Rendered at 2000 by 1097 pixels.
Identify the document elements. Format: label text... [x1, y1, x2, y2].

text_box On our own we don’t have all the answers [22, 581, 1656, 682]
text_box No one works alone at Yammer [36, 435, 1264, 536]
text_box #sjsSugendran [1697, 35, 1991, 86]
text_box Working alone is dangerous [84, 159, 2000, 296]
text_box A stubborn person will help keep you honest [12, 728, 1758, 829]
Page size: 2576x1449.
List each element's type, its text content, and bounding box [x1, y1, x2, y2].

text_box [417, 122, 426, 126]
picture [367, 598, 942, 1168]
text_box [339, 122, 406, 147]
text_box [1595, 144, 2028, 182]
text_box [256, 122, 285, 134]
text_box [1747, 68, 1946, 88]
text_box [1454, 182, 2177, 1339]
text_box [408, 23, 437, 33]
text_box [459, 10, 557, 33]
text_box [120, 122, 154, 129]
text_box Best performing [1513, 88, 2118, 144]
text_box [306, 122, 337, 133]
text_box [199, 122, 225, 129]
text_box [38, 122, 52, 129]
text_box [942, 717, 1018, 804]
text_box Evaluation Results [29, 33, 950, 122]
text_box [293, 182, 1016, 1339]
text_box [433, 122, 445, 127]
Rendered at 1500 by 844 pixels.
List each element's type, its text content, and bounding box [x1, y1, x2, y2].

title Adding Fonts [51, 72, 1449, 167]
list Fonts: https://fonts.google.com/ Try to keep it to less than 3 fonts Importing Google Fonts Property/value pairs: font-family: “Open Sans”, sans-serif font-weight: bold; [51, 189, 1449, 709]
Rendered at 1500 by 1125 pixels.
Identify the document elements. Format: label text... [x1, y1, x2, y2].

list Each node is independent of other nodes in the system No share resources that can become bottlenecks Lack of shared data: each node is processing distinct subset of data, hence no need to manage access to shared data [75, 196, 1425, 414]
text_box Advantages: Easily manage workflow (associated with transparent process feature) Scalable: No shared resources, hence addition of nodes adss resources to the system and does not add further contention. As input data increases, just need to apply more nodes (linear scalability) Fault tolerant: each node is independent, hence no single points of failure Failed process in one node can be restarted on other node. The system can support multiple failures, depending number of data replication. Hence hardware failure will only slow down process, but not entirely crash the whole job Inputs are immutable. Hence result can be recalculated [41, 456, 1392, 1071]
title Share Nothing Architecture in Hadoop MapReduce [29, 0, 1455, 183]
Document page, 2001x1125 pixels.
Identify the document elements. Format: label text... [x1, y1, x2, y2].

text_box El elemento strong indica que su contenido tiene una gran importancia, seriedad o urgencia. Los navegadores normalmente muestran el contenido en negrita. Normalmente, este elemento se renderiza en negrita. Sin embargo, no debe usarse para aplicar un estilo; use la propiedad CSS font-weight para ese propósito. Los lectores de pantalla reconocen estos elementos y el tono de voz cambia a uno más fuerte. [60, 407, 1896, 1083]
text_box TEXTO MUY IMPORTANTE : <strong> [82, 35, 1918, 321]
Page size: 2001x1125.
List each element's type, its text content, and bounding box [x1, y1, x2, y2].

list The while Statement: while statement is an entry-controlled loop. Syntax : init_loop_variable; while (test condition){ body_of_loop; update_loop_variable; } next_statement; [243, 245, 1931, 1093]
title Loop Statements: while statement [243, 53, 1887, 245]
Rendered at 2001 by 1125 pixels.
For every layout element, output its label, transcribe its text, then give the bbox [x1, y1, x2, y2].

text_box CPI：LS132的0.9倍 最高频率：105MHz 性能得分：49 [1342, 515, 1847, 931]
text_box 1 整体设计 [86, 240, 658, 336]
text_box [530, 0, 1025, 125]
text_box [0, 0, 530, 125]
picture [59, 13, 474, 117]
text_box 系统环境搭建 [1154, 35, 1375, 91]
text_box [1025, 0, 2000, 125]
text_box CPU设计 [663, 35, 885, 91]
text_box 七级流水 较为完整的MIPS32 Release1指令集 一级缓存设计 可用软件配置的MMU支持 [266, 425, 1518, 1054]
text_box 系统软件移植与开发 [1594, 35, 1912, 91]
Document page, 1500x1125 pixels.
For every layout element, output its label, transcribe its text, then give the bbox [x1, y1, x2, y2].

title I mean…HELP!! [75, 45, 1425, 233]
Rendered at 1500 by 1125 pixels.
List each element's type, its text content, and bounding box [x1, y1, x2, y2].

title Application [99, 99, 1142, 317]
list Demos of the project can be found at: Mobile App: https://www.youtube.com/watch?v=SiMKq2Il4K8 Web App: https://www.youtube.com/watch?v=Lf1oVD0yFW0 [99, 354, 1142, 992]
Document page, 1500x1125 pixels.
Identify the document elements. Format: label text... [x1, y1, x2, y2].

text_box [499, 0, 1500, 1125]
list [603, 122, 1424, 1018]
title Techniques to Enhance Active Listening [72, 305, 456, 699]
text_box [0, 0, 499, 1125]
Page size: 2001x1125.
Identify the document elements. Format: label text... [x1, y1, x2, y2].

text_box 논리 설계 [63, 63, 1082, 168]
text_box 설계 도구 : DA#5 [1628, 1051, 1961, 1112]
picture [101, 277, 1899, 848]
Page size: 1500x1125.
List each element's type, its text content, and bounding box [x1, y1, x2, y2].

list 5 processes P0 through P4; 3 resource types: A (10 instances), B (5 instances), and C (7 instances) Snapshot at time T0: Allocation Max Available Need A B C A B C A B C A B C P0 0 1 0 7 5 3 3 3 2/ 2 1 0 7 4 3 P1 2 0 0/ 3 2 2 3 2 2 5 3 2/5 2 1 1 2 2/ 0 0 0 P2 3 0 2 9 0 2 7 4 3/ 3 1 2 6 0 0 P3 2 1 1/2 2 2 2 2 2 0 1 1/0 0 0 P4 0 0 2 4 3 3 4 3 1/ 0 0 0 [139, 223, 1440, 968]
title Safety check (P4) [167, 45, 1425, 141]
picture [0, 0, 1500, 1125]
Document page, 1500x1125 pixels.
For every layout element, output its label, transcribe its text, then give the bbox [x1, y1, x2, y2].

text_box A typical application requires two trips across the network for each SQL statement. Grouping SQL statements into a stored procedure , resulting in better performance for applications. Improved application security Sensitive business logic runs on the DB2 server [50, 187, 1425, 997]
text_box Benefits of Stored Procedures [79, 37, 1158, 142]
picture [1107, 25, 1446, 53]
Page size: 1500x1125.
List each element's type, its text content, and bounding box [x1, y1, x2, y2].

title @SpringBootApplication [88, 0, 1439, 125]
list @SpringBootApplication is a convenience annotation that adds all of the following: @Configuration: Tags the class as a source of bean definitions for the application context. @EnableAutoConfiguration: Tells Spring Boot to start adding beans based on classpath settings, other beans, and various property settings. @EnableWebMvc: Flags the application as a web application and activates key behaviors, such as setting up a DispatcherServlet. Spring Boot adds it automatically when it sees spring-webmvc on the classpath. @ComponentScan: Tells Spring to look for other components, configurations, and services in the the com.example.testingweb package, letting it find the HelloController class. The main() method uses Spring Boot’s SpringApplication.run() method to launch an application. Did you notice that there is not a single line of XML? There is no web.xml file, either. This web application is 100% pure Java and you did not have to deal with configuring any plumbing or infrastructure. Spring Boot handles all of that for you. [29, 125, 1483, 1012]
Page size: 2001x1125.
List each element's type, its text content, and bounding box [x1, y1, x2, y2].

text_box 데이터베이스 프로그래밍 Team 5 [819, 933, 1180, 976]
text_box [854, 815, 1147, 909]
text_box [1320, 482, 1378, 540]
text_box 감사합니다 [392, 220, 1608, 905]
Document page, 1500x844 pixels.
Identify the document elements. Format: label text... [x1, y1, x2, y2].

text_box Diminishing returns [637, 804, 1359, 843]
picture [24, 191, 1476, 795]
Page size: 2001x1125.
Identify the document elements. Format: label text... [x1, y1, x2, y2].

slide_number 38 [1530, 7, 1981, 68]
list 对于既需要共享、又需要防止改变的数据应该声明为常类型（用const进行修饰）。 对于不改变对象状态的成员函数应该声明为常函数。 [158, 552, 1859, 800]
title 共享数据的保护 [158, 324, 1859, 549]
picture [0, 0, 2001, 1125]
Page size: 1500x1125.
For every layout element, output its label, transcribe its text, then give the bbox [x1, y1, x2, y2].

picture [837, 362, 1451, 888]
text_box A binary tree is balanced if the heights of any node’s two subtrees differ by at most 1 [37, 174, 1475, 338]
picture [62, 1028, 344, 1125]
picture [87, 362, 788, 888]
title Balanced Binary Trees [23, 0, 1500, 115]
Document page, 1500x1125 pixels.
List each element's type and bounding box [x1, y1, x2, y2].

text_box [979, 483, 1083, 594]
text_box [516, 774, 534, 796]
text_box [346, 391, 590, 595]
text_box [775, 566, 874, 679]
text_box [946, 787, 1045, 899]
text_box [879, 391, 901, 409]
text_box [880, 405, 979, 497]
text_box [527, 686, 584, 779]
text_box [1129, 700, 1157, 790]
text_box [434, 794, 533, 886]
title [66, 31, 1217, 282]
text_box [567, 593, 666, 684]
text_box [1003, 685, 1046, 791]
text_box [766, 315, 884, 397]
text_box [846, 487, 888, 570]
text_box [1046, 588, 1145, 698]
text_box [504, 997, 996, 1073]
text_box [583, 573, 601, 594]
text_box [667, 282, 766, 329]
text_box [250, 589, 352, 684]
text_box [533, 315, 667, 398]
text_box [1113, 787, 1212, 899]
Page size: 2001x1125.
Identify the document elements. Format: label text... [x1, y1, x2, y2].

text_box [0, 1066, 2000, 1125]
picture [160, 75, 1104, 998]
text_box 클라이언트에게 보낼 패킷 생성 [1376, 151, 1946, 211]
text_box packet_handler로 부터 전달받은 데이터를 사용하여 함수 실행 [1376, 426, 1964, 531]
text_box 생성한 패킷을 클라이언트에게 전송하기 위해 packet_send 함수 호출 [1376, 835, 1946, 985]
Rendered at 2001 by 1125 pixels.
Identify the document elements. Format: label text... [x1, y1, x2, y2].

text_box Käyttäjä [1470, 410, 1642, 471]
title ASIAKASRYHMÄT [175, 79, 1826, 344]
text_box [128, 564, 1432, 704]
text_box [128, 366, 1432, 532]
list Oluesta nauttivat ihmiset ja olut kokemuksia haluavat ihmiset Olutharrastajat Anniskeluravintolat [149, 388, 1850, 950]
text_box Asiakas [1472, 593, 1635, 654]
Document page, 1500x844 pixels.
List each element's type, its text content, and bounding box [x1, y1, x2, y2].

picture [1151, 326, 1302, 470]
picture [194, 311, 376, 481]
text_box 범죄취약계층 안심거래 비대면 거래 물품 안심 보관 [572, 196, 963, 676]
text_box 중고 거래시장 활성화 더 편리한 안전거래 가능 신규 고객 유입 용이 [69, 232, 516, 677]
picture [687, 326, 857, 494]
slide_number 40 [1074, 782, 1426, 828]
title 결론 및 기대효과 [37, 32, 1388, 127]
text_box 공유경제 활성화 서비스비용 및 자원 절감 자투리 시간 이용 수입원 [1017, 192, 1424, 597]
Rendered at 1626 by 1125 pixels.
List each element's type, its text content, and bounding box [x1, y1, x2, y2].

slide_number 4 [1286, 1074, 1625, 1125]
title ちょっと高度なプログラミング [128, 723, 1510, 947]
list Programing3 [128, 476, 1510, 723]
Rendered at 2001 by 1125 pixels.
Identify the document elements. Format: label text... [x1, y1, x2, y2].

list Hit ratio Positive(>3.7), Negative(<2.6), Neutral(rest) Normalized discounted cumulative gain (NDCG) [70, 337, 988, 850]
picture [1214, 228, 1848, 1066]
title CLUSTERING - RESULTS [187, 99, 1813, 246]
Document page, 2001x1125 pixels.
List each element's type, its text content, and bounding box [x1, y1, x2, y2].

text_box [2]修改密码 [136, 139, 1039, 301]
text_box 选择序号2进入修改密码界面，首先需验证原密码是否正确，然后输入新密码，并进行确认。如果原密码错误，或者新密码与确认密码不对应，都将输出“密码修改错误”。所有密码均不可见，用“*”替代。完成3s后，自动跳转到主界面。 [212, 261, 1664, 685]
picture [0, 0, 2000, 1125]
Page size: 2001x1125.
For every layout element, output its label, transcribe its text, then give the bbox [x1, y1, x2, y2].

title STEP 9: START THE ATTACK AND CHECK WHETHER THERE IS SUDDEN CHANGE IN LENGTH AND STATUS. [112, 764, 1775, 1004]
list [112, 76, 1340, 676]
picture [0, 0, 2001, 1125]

• Task prompt: Using the data above, restate word for word the lines from its opening line through the line that contains "Rendered at 1500 by 844 pixels.", and no more.

• Written solution:
Rendered at 2000 by 1097 pixels.
Identify the document elements. Format: label text... [x1, y1, x2, y2].

text_box On our own we don’t have all the answers [22, 581, 1656, 682]
text_box No one works alone at Yammer [36, 435, 1264, 536]
text_box #sjsSugendran [1697, 35, 1991, 86]
text_box Working alone is dangerous [84, 159, 2000, 296]
text_box A stubborn person will help keep you honest [12, 728, 1758, 829]
Page size: 2576x1449.
List each element's type, its text content, and bounding box [x1, y1, x2, y2].

text_box [417, 122, 426, 126]
picture [367, 598, 942, 1168]
text_box [339, 122, 406, 147]
text_box [1595, 144, 2028, 182]
text_box [256, 122, 285, 134]
text_box [1747, 68, 1946, 88]
text_box [1454, 182, 2177, 1339]
text_box [408, 23, 437, 33]
text_box [459, 10, 557, 33]
text_box [120, 122, 154, 129]
text_box Best performing [1513, 88, 2118, 144]
text_box [306, 122, 337, 133]
text_box [199, 122, 225, 129]
text_box [38, 122, 52, 129]
text_box [942, 717, 1018, 804]
text_box Evaluation Results [29, 33, 950, 122]
text_box [293, 182, 1016, 1339]
text_box [433, 122, 445, 127]
Rendered at 1500 by 844 pixels.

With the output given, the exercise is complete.